Statelessness

Disclaimer: 

Please note: this session was from our 2015 Conference and is presented here for archival purposes only.

Friday, October 30th 1:30 – 3:00

Session Room: Studio Theatre

1) Lesley Higgins and Marie-Christine Leps, York University
“Facing Governments”: Imagining World Citizenship

But how do we begin to imagine world citizenship differently? Who would be the “we” in question, and how could such assemblages “intervene effectively in the sphere of international policy and strategy”? (Foucault, “Facing Governments”) This presentation demonstrates the compelling, complementary ways in which Virginia Woolf, Michel Foucault, and Michael Ondaatje confound conventional thinking about the nation, citizenship, and stateless identity. They are an unlikely threesome only on the surface.

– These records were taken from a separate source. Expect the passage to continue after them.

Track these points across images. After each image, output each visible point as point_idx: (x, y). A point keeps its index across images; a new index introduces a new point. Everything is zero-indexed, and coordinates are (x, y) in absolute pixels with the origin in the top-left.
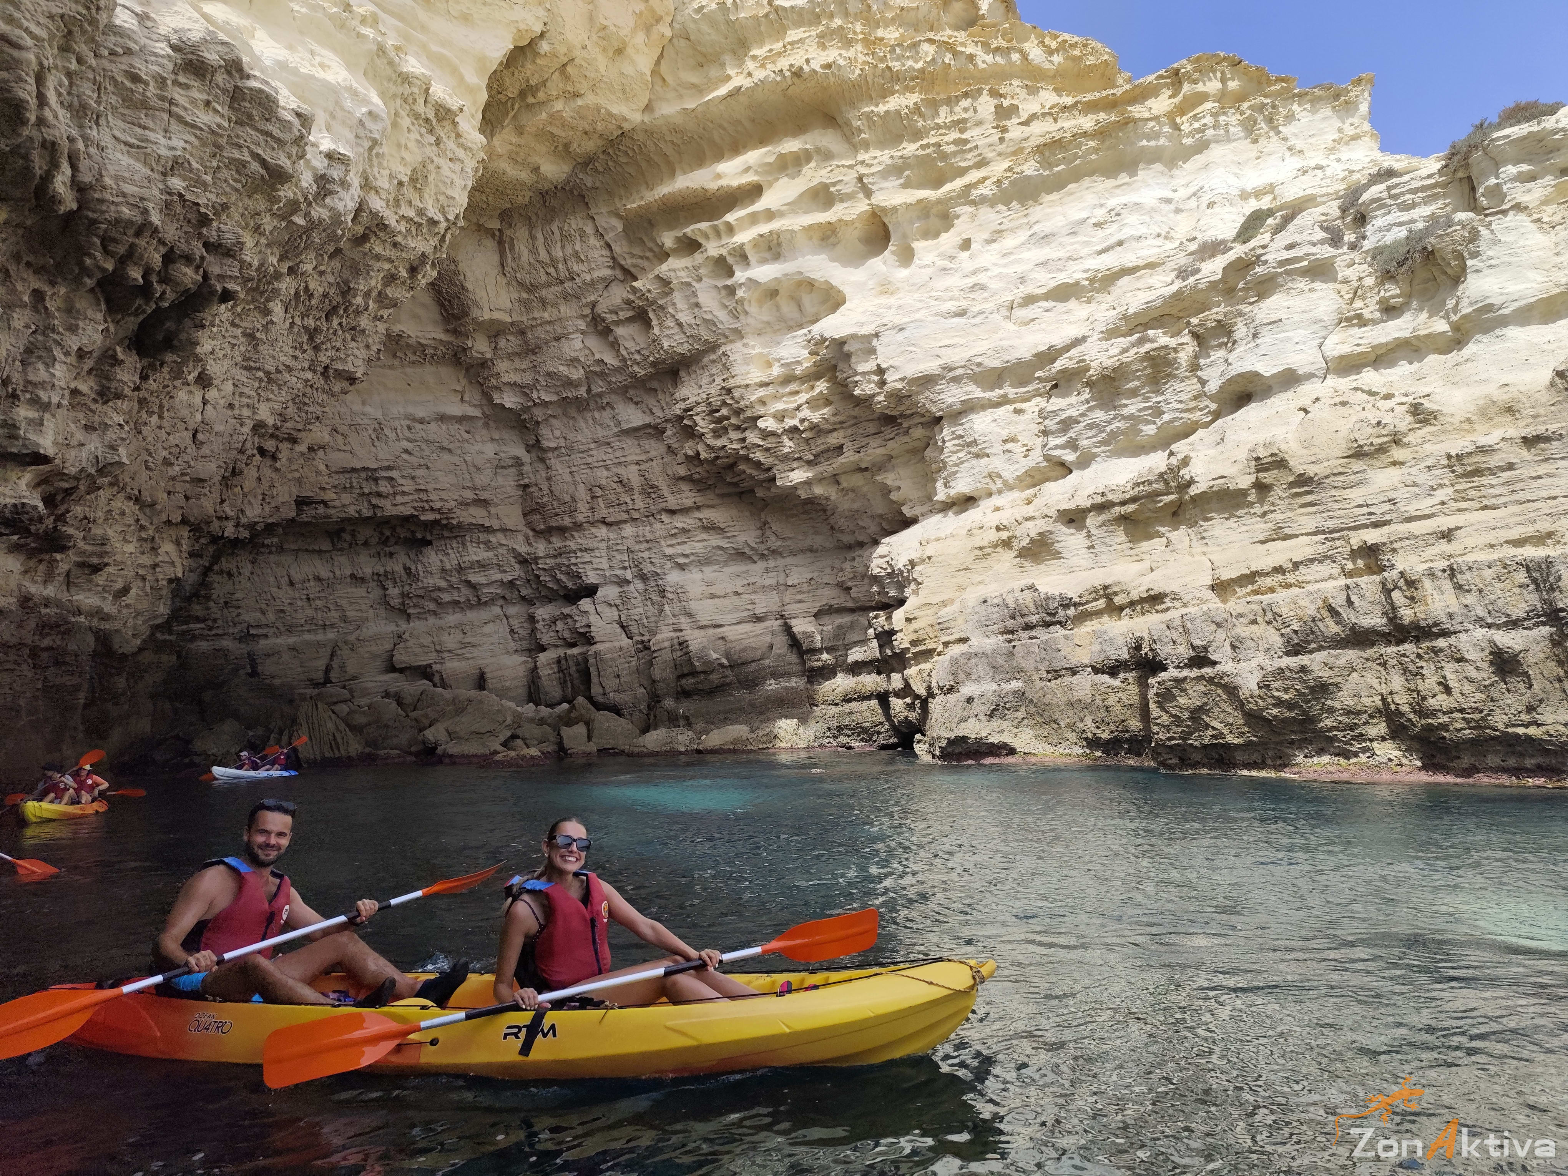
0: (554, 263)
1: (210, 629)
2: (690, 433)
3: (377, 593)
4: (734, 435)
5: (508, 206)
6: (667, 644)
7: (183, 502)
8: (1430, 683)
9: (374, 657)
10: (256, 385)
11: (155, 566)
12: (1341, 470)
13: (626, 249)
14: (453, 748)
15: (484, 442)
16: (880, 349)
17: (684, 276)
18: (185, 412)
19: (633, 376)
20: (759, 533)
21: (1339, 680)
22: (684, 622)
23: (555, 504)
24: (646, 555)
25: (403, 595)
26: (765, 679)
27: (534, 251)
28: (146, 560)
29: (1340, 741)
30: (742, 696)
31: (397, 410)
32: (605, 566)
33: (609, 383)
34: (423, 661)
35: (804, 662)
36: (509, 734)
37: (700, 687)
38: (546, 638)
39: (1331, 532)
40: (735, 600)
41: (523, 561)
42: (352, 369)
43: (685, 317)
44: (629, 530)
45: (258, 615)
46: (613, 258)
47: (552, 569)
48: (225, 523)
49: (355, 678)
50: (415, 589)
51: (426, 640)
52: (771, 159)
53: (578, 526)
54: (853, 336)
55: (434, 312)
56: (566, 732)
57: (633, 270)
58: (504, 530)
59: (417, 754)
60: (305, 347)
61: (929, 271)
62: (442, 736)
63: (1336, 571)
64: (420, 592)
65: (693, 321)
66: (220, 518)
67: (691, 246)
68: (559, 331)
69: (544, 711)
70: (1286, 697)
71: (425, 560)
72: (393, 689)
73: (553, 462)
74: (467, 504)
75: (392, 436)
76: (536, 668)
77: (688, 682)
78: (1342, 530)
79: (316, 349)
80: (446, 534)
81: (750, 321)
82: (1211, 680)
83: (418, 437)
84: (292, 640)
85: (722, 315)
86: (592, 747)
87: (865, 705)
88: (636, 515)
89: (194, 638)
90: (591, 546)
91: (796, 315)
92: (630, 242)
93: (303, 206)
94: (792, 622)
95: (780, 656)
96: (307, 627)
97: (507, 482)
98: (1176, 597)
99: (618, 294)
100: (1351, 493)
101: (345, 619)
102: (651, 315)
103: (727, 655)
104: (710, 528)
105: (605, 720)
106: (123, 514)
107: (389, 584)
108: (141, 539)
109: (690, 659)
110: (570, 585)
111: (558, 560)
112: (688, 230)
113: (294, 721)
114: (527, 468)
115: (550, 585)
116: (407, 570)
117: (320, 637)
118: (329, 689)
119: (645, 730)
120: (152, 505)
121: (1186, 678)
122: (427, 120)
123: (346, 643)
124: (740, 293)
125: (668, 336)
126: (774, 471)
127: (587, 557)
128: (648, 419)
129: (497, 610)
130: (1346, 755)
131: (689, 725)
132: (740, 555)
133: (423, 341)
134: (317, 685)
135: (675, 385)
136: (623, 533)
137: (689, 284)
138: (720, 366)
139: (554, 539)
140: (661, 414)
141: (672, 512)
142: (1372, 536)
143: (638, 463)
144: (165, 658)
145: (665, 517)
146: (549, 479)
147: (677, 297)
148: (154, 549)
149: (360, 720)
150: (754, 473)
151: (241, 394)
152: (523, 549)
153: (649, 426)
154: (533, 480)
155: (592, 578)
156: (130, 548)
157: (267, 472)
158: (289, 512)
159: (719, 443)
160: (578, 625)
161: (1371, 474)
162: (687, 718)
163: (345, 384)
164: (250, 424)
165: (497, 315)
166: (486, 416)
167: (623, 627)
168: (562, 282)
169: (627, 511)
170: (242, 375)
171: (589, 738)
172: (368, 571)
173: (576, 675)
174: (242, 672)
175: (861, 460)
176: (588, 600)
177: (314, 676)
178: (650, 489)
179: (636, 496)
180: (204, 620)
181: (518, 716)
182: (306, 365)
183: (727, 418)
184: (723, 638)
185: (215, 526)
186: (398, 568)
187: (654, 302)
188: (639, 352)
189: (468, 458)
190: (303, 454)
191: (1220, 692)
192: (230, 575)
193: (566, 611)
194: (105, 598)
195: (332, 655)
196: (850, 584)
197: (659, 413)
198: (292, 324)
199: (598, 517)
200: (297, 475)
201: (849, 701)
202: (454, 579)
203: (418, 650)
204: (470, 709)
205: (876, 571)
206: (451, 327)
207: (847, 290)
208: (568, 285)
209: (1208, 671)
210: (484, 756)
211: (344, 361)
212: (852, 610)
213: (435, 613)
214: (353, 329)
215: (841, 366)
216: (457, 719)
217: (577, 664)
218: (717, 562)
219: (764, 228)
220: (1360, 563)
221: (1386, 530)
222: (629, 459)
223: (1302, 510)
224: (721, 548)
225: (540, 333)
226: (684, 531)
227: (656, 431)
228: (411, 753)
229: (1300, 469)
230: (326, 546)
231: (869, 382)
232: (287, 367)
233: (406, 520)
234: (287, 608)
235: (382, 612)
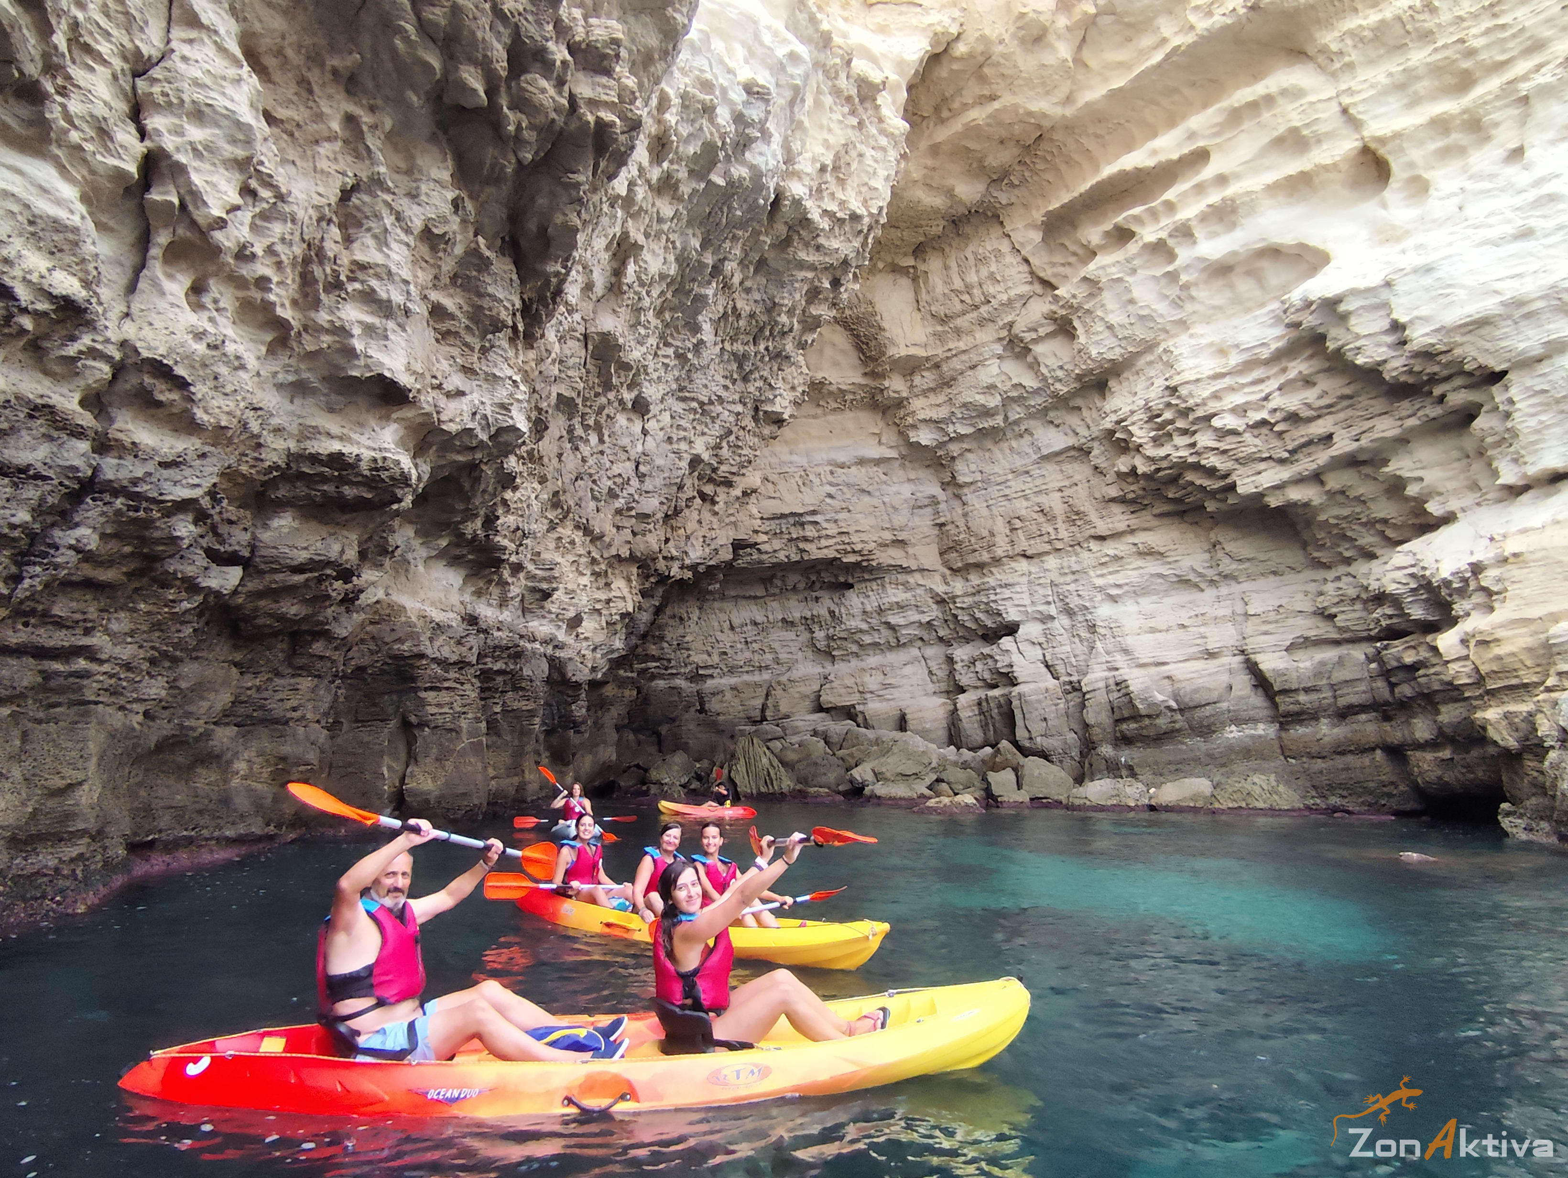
0: (968, 290)
1: (666, 669)
2: (1124, 447)
3: (806, 636)
4: (1180, 440)
5: (922, 239)
6: (1101, 684)
7: (630, 537)
9: (804, 697)
10: (692, 416)
11: (608, 601)
13: (1046, 259)
14: (880, 789)
15: (901, 483)
16: (1394, 301)
17: (1115, 272)
18: (625, 441)
19: (1055, 395)
20: (1207, 556)
22: (1120, 660)
23: (973, 540)
24: (1072, 587)
25: (830, 638)
26: (1223, 725)
27: (948, 281)
28: (602, 595)
30: (1195, 744)
31: (820, 457)
32: (1027, 602)
33: (1028, 407)
34: (847, 701)
35: (1275, 705)
36: (935, 777)
37: (1145, 732)
38: (965, 679)
40: (1180, 633)
41: (941, 602)
42: (779, 410)
43: (1116, 318)
44: (1052, 562)
45: (705, 657)
46: (1032, 273)
47: (970, 607)
48: (670, 563)
49: (787, 717)
50: (839, 632)
51: (850, 682)
52: (1219, 119)
53: (997, 561)
54: (1354, 292)
55: (853, 357)
56: (992, 777)
57: (1053, 281)
58: (922, 570)
59: (845, 794)
60: (735, 376)
61: (1455, 201)
62: (869, 777)
64: (843, 635)
65: (1126, 321)
66: (665, 558)
67: (1123, 235)
68: (975, 359)
69: (967, 754)
71: (847, 603)
72: (820, 728)
73: (969, 496)
74: (886, 545)
75: (817, 481)
76: (956, 709)
77: (1130, 727)
79: (745, 379)
80: (867, 577)
81: (1197, 307)
83: (839, 480)
84: (733, 680)
85: (1161, 307)
86: (1023, 796)
87: (1366, 760)
88: (1059, 545)
89: (653, 677)
90: (1011, 581)
91: (1257, 293)
92: (1051, 251)
93: (721, 155)
94: (1258, 658)
95: (1242, 698)
96: (746, 669)
97: (923, 522)
99: (1039, 308)
101: (777, 661)
102: (1076, 323)
103: (1176, 697)
104: (1148, 553)
105: (1033, 765)
106: (572, 543)
107: (816, 628)
108: (596, 575)
109: (1131, 701)
110: (989, 623)
111: (977, 598)
112: (1120, 219)
113: (733, 756)
114: (943, 506)
115: (968, 624)
116: (832, 613)
117: (757, 677)
118: (765, 726)
119: (1079, 780)
120: (601, 537)
122: (849, 99)
123: (779, 683)
124: (1184, 278)
125: (1097, 343)
126: (1234, 477)
127: (1007, 593)
128: (1071, 441)
129: (915, 652)
131: (1133, 774)
132: (1183, 582)
133: (844, 387)
134: (755, 723)
135: (1104, 397)
136: (1047, 566)
137: (1120, 280)
138: (1160, 366)
139: (971, 577)
140: (1086, 434)
141: (1102, 538)
143: (1060, 490)
144: (627, 693)
145: (1094, 545)
146: (965, 515)
147: (1107, 297)
148: (608, 585)
149: (791, 756)
150: (1205, 482)
151: (679, 427)
152: (940, 589)
153: (1073, 448)
154: (949, 518)
155: (1012, 615)
156: (585, 580)
157: (707, 516)
158: (727, 555)
159: (1161, 452)
160: (999, 665)
162: (1130, 768)
163: (774, 428)
164: (687, 457)
165: (912, 351)
166: (903, 457)
167: (1048, 667)
168: (977, 307)
169: (1049, 542)
170: (679, 407)
171: (1019, 786)
172: (797, 615)
173: (997, 718)
174: (693, 709)
175: (1361, 450)
176: (1009, 638)
177: (752, 714)
178: (1075, 516)
179: (1060, 525)
180: (659, 659)
181: (943, 759)
182: (737, 397)
183: (1171, 422)
184: (1169, 677)
185: (661, 565)
186: (824, 612)
187: (1080, 307)
188: (1061, 367)
189: (886, 500)
190: (738, 498)
192: (681, 619)
193: (986, 650)
194: (559, 627)
195: (767, 695)
196: (1334, 610)
197: (1083, 431)
198: (722, 349)
199: (1018, 550)
200: (732, 519)
201: (1343, 753)
202: (874, 621)
203: (842, 691)
204: (895, 749)
205: (1391, 588)
206: (868, 370)
207: (1329, 247)
208: (984, 310)
210: (911, 799)
211: (772, 401)
212: (1337, 643)
213: (857, 655)
214: (778, 355)
215: (1333, 332)
216: (883, 760)
217: (999, 706)
218: (1156, 592)
219: (1214, 197)
222: (1050, 486)
224: (1160, 576)
225: (956, 364)
226: (1117, 558)
227: (1082, 452)
228: (839, 793)
230: (760, 592)
231: (1379, 345)
232: (720, 397)
233: (831, 563)
234: (729, 651)
235: (810, 654)
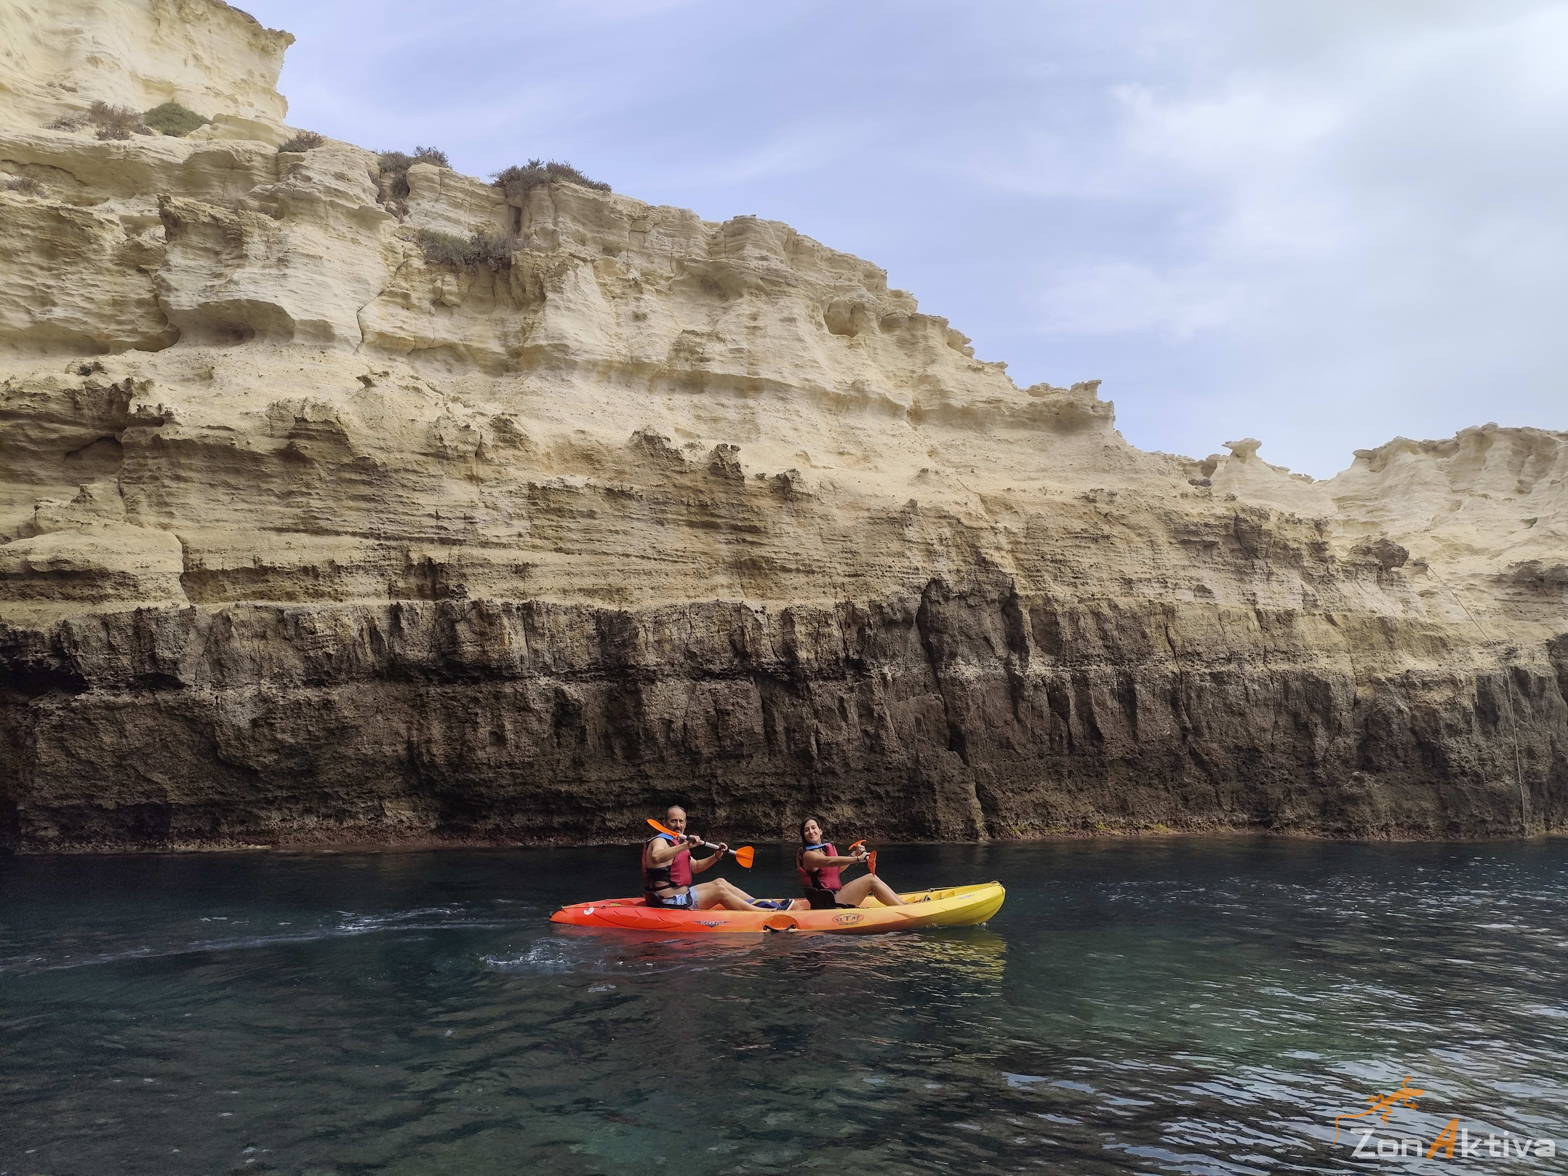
8: (484, 731)
12: (416, 468)
21: (361, 722)
29: (340, 798)
39: (387, 538)
63: (382, 587)
70: (292, 741)
78: (402, 538)
82: (170, 712)
98: (124, 580)
100: (423, 499)
121: (126, 705)
130: (340, 815)
142: (439, 555)
161: (446, 483)
191: (177, 728)
209: (165, 697)
220: (413, 581)
221: (456, 550)
223: (351, 503)
229: (364, 452)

For Woolf, as a feminist and pacifist in the late 1930s, facing tyranny meant triangulating patriarchy, imperialism, and fascism. Strategically, she declared herself stateless and invited others to join a Society of Outsiders: “as a woman, I have no country. As a woman, I want no country. As a woman my country is the whole world.” Foucault’s 1981 Geneva press conference convened to focus transnational attention on the plight of “boat people” and to announce the formation of an International Committee Against Piracy (plus ça change) redefined “our” obligation to the stateless. Facing governments effectively, he argued, meant identifying and mobilizing the solidarity of an “international citizenship of the governed.” Since the 1990s, Ondaatje has claimed a specific kind of statelessness: “I am a mongrel of place. Of race. Of cultures. Of many genres.” Assuming multiplicity and transnationality, the Sri-Lankan born, British educated, Canadian author, variously categorized as post-colonial, migrant, and cosmopolitan, tracks the inscription of bio- and thanatopolitics on individuals, classes, and ethnicities.

Taken together, these three tactical shifts adumbrate strategic alliances against biopolitics in historical struggles for world citizenship. At the intersections of literature, social theory, and political activism, we correlate the critical fictions of these public intellectuals to demonstrate how they elaborate new relations of power-knowledge to think otherwise the problematics of nation and citizenship.

2) Victor Li, University of Toronto
"
All peoples are Gypsies and all languages are jargons": Giorgio Agamben, Alice Becker-Ho, and the Problem of National Sovereignty.

Alice Becker-Ho, the widow of Guy Debord, the Situationist author of Society of the Spectacle, published in 1990 a book titled _Les Princes du Jargon_ (translated into English as The Princes of Jargon).  Becker-Ho’s book argues that “the coming of the Gypsies into fifteenth-century Europe” coincided with and influenced “the emergence of a specific argot among the organized dangerous classes.”  Though it appears to be a study of etymology and lexical influence, the book also makes the more general claim that “slang has neither clime, nor homeland, nor frontier...It is...the unmistakable sign of a stateless cosmopolitanism.”  It is the Gypsies’ perpetual crossing of territorial and linguistic boundaries that make them the “princes of jargon,” the dangerous class that poses a threat to the nation-state that seeks to preserve and fortify the unifying links between a people and a language.  This is the thesis in Becker-Ho’s book that allows the Italian philosopher Giorgio Agamben to assert that she has “laid a mine—which is ready to explode at any given time—at the very focal point of our political theory.”  By threatening to explode our nation-state based political thinking, Becker-Ho’s book, Agamben argues, leaves us in a situation where “we do not have...the slightest idea of what either a people or language is.”  Focussing on Becker-Ho’s book and Agamben’s essay “Languages and Peoples,” my paper examines how their work contests the idea that peoples and languages are determined or defined by territorial or linguistic boundaries.